**TASK STATEMENT**.
Please reproduce the following data line for line, with no changes.
#### DATA FOR PROCESSING
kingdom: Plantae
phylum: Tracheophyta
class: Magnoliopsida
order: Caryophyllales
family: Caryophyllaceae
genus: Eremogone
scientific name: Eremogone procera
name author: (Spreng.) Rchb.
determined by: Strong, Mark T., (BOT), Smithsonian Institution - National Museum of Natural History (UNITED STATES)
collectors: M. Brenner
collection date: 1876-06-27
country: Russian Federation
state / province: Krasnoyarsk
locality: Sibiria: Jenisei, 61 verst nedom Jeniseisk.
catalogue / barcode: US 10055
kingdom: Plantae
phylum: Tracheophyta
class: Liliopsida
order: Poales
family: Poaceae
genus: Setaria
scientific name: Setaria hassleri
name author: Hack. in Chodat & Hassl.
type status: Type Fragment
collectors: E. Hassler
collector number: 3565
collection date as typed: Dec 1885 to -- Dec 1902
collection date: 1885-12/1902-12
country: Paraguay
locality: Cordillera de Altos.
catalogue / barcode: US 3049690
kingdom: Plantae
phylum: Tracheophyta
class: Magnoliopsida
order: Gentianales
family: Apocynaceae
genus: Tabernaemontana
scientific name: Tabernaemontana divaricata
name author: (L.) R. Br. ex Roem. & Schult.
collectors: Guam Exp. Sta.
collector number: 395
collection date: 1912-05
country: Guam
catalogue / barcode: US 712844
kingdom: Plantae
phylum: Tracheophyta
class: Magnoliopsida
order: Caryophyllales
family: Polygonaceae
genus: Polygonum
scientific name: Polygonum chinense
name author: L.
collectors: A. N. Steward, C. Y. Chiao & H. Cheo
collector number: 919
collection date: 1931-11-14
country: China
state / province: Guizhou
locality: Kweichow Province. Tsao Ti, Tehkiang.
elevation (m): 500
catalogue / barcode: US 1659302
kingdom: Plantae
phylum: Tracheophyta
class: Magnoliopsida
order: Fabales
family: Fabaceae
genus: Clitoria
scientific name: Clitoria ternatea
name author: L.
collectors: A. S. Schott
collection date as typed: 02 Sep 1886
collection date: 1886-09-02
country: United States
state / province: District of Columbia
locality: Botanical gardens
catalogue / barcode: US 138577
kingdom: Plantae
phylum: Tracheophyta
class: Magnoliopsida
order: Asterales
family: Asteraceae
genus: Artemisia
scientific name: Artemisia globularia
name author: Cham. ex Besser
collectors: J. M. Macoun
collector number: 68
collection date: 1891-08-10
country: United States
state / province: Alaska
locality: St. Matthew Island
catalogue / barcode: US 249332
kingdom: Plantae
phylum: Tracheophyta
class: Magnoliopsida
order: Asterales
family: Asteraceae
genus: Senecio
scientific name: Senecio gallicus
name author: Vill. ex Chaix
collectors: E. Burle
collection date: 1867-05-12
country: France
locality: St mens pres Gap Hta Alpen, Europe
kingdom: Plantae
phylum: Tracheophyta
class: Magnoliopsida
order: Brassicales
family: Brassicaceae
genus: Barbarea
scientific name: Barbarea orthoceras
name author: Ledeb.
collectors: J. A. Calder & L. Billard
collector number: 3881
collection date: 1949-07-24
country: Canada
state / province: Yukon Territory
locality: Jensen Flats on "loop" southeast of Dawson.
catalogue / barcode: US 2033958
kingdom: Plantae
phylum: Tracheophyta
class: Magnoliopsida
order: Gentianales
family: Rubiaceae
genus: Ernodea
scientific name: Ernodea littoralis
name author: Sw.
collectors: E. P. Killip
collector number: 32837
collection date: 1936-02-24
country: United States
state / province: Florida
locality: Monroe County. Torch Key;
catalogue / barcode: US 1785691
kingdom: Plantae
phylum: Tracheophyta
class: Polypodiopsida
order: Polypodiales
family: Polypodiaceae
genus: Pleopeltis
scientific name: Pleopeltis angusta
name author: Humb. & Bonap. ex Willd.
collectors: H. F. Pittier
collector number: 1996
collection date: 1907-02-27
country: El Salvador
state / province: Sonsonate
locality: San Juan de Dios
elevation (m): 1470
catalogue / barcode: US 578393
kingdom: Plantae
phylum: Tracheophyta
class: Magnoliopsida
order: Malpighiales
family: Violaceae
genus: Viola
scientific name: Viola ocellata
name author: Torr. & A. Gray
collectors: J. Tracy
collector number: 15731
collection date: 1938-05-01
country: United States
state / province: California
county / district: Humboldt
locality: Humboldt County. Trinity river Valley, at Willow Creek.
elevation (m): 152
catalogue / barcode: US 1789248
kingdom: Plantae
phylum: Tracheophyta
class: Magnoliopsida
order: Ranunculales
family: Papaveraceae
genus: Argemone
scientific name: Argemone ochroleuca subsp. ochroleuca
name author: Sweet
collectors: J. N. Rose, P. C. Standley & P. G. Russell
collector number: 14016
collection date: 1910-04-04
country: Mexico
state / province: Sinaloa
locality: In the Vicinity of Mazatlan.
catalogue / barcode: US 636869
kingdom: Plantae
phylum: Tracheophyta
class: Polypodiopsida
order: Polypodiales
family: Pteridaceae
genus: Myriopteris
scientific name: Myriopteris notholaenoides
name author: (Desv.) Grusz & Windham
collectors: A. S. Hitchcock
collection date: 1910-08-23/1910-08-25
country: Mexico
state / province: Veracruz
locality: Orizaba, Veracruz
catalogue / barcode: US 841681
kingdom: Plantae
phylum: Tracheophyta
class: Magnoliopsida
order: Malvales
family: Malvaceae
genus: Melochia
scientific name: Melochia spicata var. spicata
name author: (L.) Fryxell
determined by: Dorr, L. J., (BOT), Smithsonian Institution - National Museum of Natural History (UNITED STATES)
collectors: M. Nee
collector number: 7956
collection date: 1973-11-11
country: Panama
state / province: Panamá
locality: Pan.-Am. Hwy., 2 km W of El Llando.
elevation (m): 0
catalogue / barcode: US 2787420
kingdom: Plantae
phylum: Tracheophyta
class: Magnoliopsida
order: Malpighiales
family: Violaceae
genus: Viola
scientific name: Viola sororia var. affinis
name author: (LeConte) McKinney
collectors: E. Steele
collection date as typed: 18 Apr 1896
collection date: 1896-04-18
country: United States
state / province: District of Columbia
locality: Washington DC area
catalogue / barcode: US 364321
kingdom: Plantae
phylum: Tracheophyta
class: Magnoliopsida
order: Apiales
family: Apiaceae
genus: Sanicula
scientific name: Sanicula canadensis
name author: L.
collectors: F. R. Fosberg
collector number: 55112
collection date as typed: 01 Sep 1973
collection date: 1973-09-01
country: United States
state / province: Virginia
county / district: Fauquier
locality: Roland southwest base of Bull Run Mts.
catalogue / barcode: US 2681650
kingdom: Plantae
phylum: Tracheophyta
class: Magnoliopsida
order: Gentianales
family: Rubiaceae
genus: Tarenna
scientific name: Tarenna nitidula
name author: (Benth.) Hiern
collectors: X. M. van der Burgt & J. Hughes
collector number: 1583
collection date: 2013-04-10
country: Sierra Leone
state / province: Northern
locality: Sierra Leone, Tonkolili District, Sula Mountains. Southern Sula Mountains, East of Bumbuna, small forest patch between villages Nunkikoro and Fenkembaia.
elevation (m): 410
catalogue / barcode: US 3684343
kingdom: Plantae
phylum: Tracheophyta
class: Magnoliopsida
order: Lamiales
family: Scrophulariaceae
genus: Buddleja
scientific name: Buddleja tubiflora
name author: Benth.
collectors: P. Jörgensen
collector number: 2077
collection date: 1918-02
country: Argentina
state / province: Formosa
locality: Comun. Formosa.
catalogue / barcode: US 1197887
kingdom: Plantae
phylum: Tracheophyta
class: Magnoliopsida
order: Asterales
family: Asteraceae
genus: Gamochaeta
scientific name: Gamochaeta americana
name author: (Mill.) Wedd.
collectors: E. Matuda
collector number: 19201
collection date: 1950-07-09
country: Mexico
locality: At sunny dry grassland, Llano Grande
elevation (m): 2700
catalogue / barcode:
########
**RESPONSE TO THIS TASK**.
kingdom: Plantae
phylum: Tracheophyta
class: Magnoliopsida
order: Caryophyllales
family: Caryophyllaceae
genus: Eremogone
scientific name: Eremogone procera
name author: (Spreng.) Rchb.
determined by: Strong, Mark T., (BOT), Smithsonian Institution - National Museum of Natural History (UNITED STATES)
collectors: M. Brenner
collection date: 1876-06-27
country: Russian Federation
state / province: Krasnoyarsk
locality: Sibiria: Jenisei, 61 verst nedom Jeniseisk.
catalogue / barcode: US 10055
kingdom: Plantae
phylum: Tracheophyta
class: Liliopsida
order: Poales
family: Poaceae
genus: Setaria
scientific name: Setaria hassleri
name author: Hack. in Chodat & Hassl.
type status: Type Fragment
collectors: E. Hassler
collector number: 3565
collection date as typed: Dec 1885 to -- Dec 1902
collection date: 1885-12/1902-12
country: Paraguay
locality: Cordillera de Altos.
catalogue / barcode: US 3049690
kingdom: Plantae
phylum: Tracheophyta
class: Magnoliopsida
order: Gentianales
family: Apocynaceae
genus: Tabernaemontana
scientific name: Tabernaemontana divaricata
name author: (L.) R. Br. ex Roem. & Schult.
collectors: Guam Exp. Sta.
collector number: 395
collection date: 1912-05
country: Guam
catalogue / barcode: US 712844
kingdom: Plantae
phylum: Tracheophyta
class: Magnoliopsida
order: Caryophyllales
family: Polygonaceae
genus: Polygonum
scientific name: Polygonum chinense
name author: L.
collectors: A. N. Steward, C. Y. Chiao & H. Cheo
collector number: 919
collection date: 1931-11-14
country: China
state / province: Guizhou
locality: Kweichow Province. Tsao Ti, Tehkiang.
elevation (m): 500
catalogue / barcode: US 1659302
kingdom: Plantae
phylum: Tracheophyta
class: Magnoliopsida
order: Fabales
family: Fabaceae
genus: Clitoria
scientific name: Clitoria ternatea
name author: L.
collectors: A. S. Schott
collection date as typed: 02 Sep 1886
collection date: 1886-09-02
country: United States
state / province: District of Columbia
locality: Botanical gardens
catalogue / barcode: US 138577
kingdom: Plantae
phylum: Tracheophyta
class: Magnoliopsida
order: Asterales
family: Asteraceae
genus: Artemisia
scientific name: Artemisia globularia
name author: Cham. ex Besser
collectors: J. M. Macoun
collector number: 68
collection date: 1891-08-10
country: United States
state / province: Alaska
locality: St. Matthew Island
catalogue / barcode: US 249332
kingdom: Plantae
phylum: Tracheophyta
class: Magnoliopsida
order: Asterales
family: Asteraceae
genus: Senecio
scientific name: Senecio gallicus
name author: Vill. ex Chaix
collectors: E. Burle
collection date: 1867-05-12
country: France
locality: St mens pres Gap Hta Alpen, Europe
kingdom: Plantae
phylum: Tracheophyta
class: Magnoliopsida
order: Brassicales
family: Brassicaceae
genus: Barbarea
scientific name: Barbarea orthoceras
name author: Ledeb.
collectors: J. A. Calder & L. Billard
collector number: 3881
collection date: 1949-07-24
country: Canada
state / province: Yukon Territory
locality: Jensen Flats on "loop" southeast of Dawson.
catalogue / barcode: US 2033958
kingdom: Plantae
phylum: Tracheophyta
class: Magnoliopsida
order: Gentianales
family: Rubiaceae
genus: Ernodea
scientific name: Ernodea littoralis
name author: Sw.
collectors: E. P. Killip
collector number: 32837
collection date: 1936-02-24
country: United States
state / province: Florida
locality: Monroe County. Torch Key;
catalogue / barcode: US 1785691
kingdom: Plantae
phylum: Tracheophyta
class: Polypodiopsida
order: Polypodiales
family: Polypodiaceae
genus: Pleopeltis
scientific name: Pleopeltis angusta
name author: Humb. & Bonap. ex Willd.
collectors: H. F. Pittier
collector number: 1996
collection date: 1907-02-27
country: El Salvador
state / province: Sonsonate
locality: San Juan de Dios
elevation (m): 1470
catalogue / barcode: US 578393
kingdom: Plantae
phylum: Tracheophyta
class: Magnoliopsida
order: Malpighiales
family: Violaceae
genus: Viola
scientific name: Viola ocellata
name author: Torr. & A. Gray
collectors: J. Tracy
collector number: 15731
collection date: 1938-05-01
country: United States
state / province: California
county / district: Humboldt
locality: Humboldt County. Trinity river Valley, at Willow Creek.
elevation (m): 152
catalogue / barcode: US 1789248
kingdom: Plantae
phylum: Tracheophyta
class: Magnoliopsida
order: Ranunculales
family: Papaveraceae
genus: Argemone
scientific name: Argemone ochroleuca subsp. ochroleuca
name author: Sweet
collectors: J. N. Rose, P. C. Standley & P. G. Russell
collector number: 14016
collection date: 1910-04-04
country: Mexico
state / province: Sinaloa
locality: In the Vicinity of Mazatlan.
catalogue / barcode: US 636869
kingdom: Plantae
phylum: Tracheophyta
class: Polypodiopsida
order: Polypodiales
family: Pteridaceae
genus: Myriopteris
scientific name: Myriopteris notholaenoides
name author: (Desv.) Grusz & Windham
collectors: A. S. Hitchcock
collection date: 1910-08-23/1910-08-25
country: Mexico
state / province: Veracruz
locality: Orizaba, Veracruz
catalogue / barcode: US 841681
kingdom: Plantae
phylum: Tracheophyta
class: Magnoliopsida
order: Malvales
family: Malvaceae
genus: Melochia
scientific name: Melochia spicata var. spicata
name author: (L.) Fryxell
determined by: Dorr, L. J., (BOT), Smithsonian Institution - National Museum of Natural History (UNITED STATES)
collectors: M. Nee
collector number: 7956
collection date: 1973-11-11
country: Panama
state / province: Panamá
locality: Pan.-Am. Hwy., 2 km W of El Llando.
elevation (m): 0
catalogue / barcode: US 2787420
kingdom: Plantae
phylum: Tracheophyta
class: Magnoliopsida
order: Malpighiales
family: Violaceae
genus: Viola
scientific name: Viola sororia var. affinis
name author: (LeConte) McKinney
collectors: E. Steele
collection date as typed: 18 Apr 1896
collection date: 1896-04-18
country: United States
state / province: District of Columbia
locality: Washington DC area
catalogue / barcode: US 364321
kingdom: Plantae
phylum: Tracheophyta
class: Magnoliopsida
order: Apiales
family: Apiaceae
genus: Sanicula
scientific name: Sanicula canadensis
name author: L.
collectors: F. R. Fosberg
collector number: 55112
collection date as typed: 01 Sep 1973
collection date: 1973-09-01
country: United States
state / province: Virginia
county / district: Fauquier
locality: Roland southwest base of Bull Run Mts.
catalogue / barcode: US 2681650
kingdom: Plantae
phylum: Tracheophyta
class: Magnoliopsida
order: Gentianales
family: Rubiaceae
genus: Tarenna
scientific name: Tarenna nitidula
name author: (Benth.) Hiern
collectors: X. M. van der Burgt & J. Hughes
collector number: 1583
collection date: 2013-04-10
country: Sierra Leone
state / province: Northern
locality: Sierra Leone, Tonkolili District, Sula Mountains. Southern Sula Mountains, East of Bumbuna, small forest patch between villages Nunkikoro and Fenkembaia.
elevation (m): 410
catalogue / barcode: US 3684343
kingdom: Plantae
phylum: Tracheophyta
class: Magnoliopsida
order: Lamiales
family: Scrophulariaceae
genus: Buddleja
scientific name: Buddleja tubiflora
name author: Benth.
collectors: P. Jörgensen
collector number: 2077
collection date: 1918-02
country: Argentina
state / province: Formosa
locality: Comun. Formosa.
catalogue / barcode: US 1197887
kingdom: Plantae
phylum: Tracheophyta
class: Magnoliopsida
order: Asterales
family: Asteraceae
genus: Gamochaeta
scientific name: Gamochaeta americana
name author: (Mill.) Wedd.
collectors: E. Matuda
collector number: 19201
collection date: 1950-07-09
country: Mexico
locality: At sunny dry grassland, Llano Grande
elevation (m): 2700
catalogue / barcode:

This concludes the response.